I used to live my life by this belief – If I fill every single minute of my schedule, if every page in my diary is full of coffee dates and gym dates and dinner dates, then I will be one very important, very happy girl. Business equals significance. Right?
As I write this post I am sitting on my lounge while my four-month-old little boy is asleep. I have dived head first into motherhood, and while life as a mother is beautifully chaotic it is also a significant change of pace for me. There are no coffee dates planned for today, no long drives to visit friends, no work that keeps me busy from 9 to 5, no gym classes that I can pop out to do and be back home in time to have a quick shower before heading out to dinner. And while all of these things are still possible when you have a bub, this cannot be my reality every day of the week. Nor do I want it to be because I have finally learnt the answer to my question – business does not equal significance.

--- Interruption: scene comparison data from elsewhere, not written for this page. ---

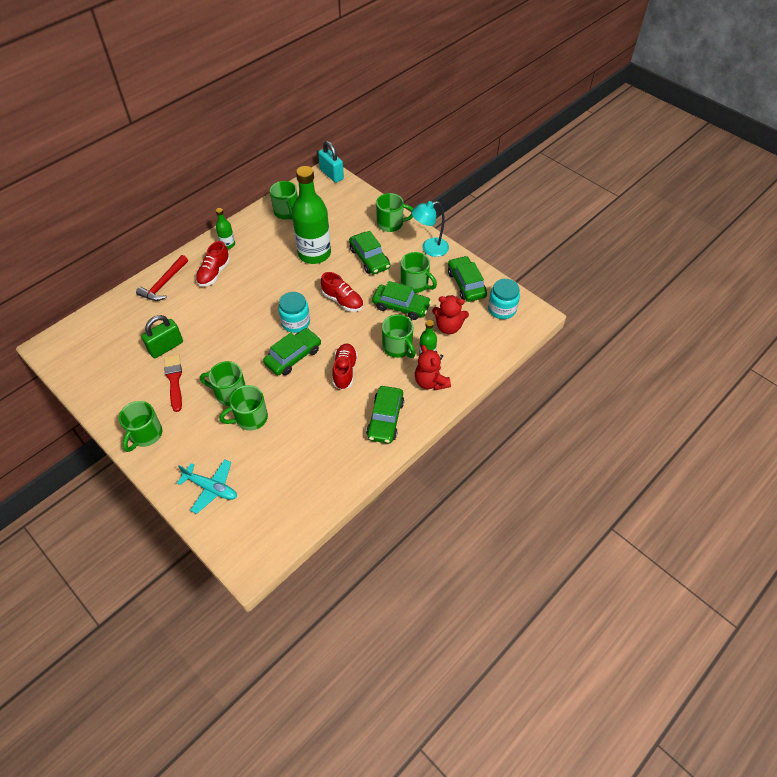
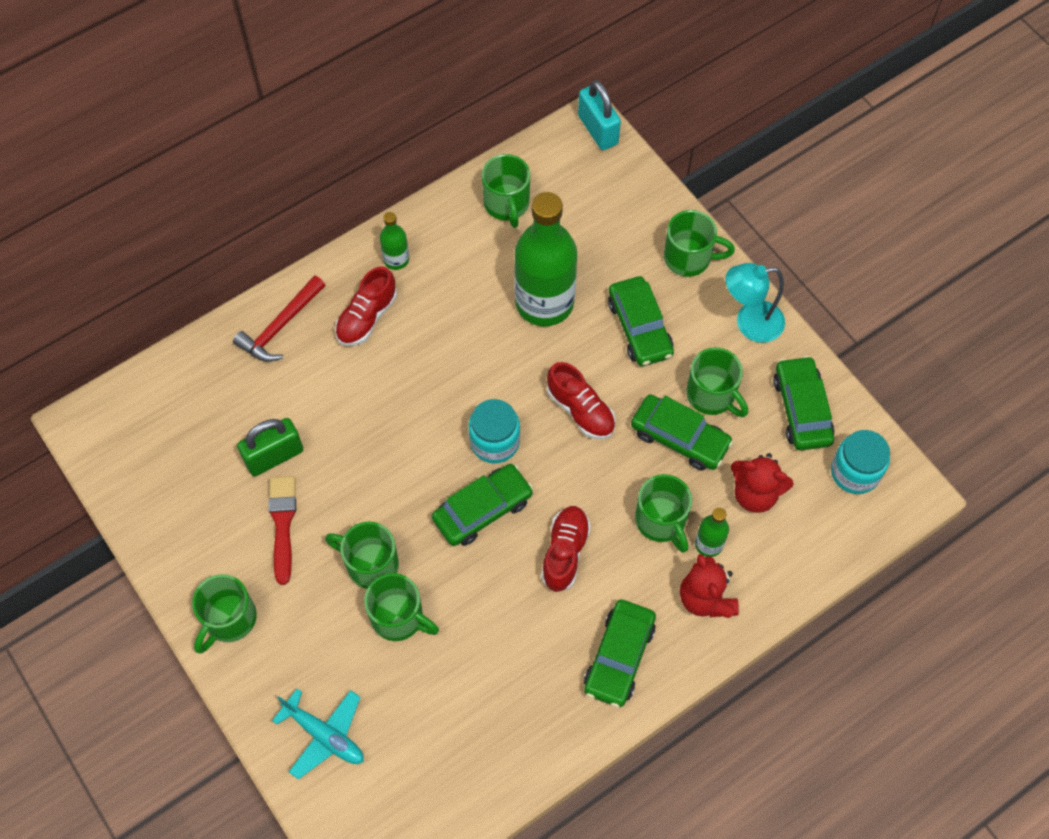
camera: 10 degrees right, 10 degrees up
green mug [219,385,268,431] -> green mug turned 135 degrees counterclockwise [364,573,439,641]

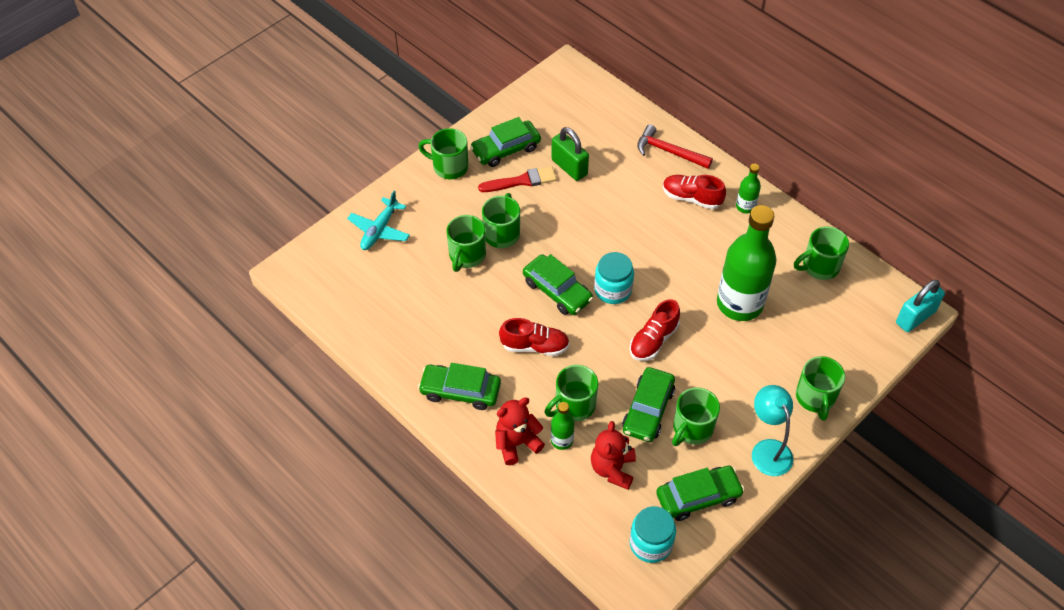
camera: 80 degrees right, 10 degrees down
green car [608,276,674,366] -> green car moved to [470,117,541,167]

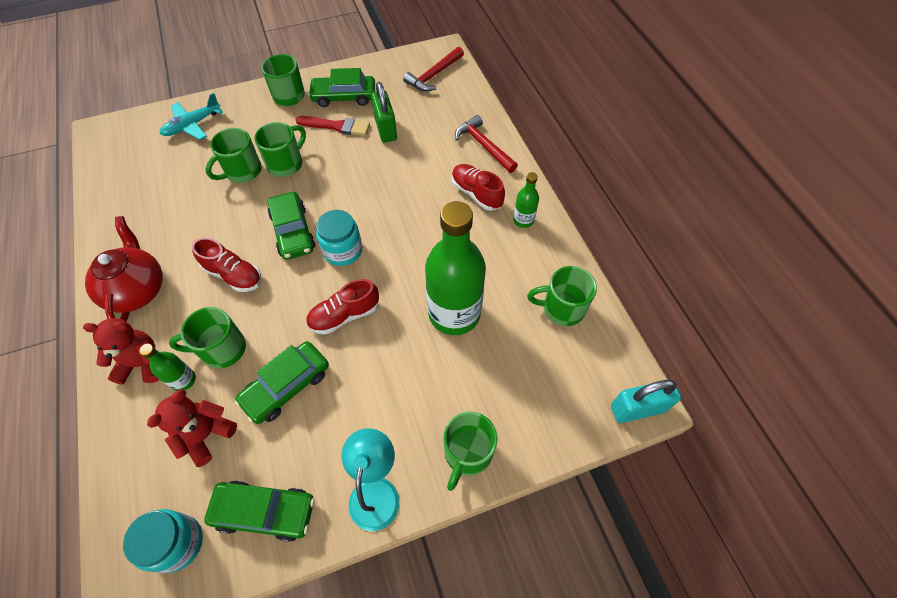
camera: 25 degrees right, 5 degrees up
green car [418,363,501,410] -> red teapot [85,216,163,321]
green mug [672,387,720,446] -> none
none -> red hammer [403,47,464,91]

Before I continue let me preface by saying that there is nothing wrong with being busy. That is the nature of life for most of us. Between work, family, friends, sport, social media and technology, it’s a wonder we ever get a chance to think, stop and breathe. The pressures of life are great and survival mode kicks in, we cruise (or rather speed) along in autopilot. But what happens when you can no longer function in autopilot? What happens when you go through a significant change in your life like becoming a parent or having a break from work or study? When you can no longer have every minute of your week planned out and the things that used to occupy your mind are no longer there? For me this meant a complete freak out! What do I do for five hours of the day when my child is (hopefully) sleeping? How can I possibly stay inside for long periods of time? What will I do to pass the time? It was through these thoughts that my desire to always be busy surfaced; that is where I found my significance – in doing.
It can be hard to be present in the "now", we’re always thinking or worrying or working towards the next thing. But what If you were present in each moment? What would you discover? I discovered that when my husband wanted my attention I was too busy doing something to notice. I would get cranky when I was doing the washing-up and he wanted to interrupt me for a hug. Or when he’s talking to me about his day and I give my attention to my beeping phone, all the while telling him that I’m still listening. I discovered that our apartment is west facing which means we have a perfect view of some pretty incredible sunsets. I discovered that my little boy prefers I play with him rather than just place him on his play mat and walk away.
I will never get these moments back. Life will pass by and I have to stop and ask myself... have I truly grasped onto the things that are important? – investing in rich, deep relationships, giving 100% of my attention to my little man, actively listening to my husband, taking time to clear my mind because I know the impacts of great stress.
I have made the choice to sit outside on my veranda each day at 5pm with a blanket and watch each layer of the sunset unfold. Some days I watch in awe and feel incredibly thankful for all of the joys in my life, some days I find myself getting upset and having a sneaky cry, letting some of my frustration out and other days I’ve been known to miss the entire sunset because I’ve fallen asleep. There is housework to do, something I could be watching on the telly or yet another blog about sleeping babies to read. But by taking the time to just stop and sit, I’m letting go of the need to always be busy, while becoming comfortable with my own company and the silence that can sometimes bring. Each time I embrace this new pace of life I am learning to find my significance in my relationships, in my role as a mum to Harper, as someone who is present in the now for her friends and for her family and for her own sense of fulfilment.
I challenge and encourage you today to be honest with yourself – where are you finding your significance? Is it caught up in always being busy, always doing doing, doing, or are you standing firm amongst the things that really matter in life?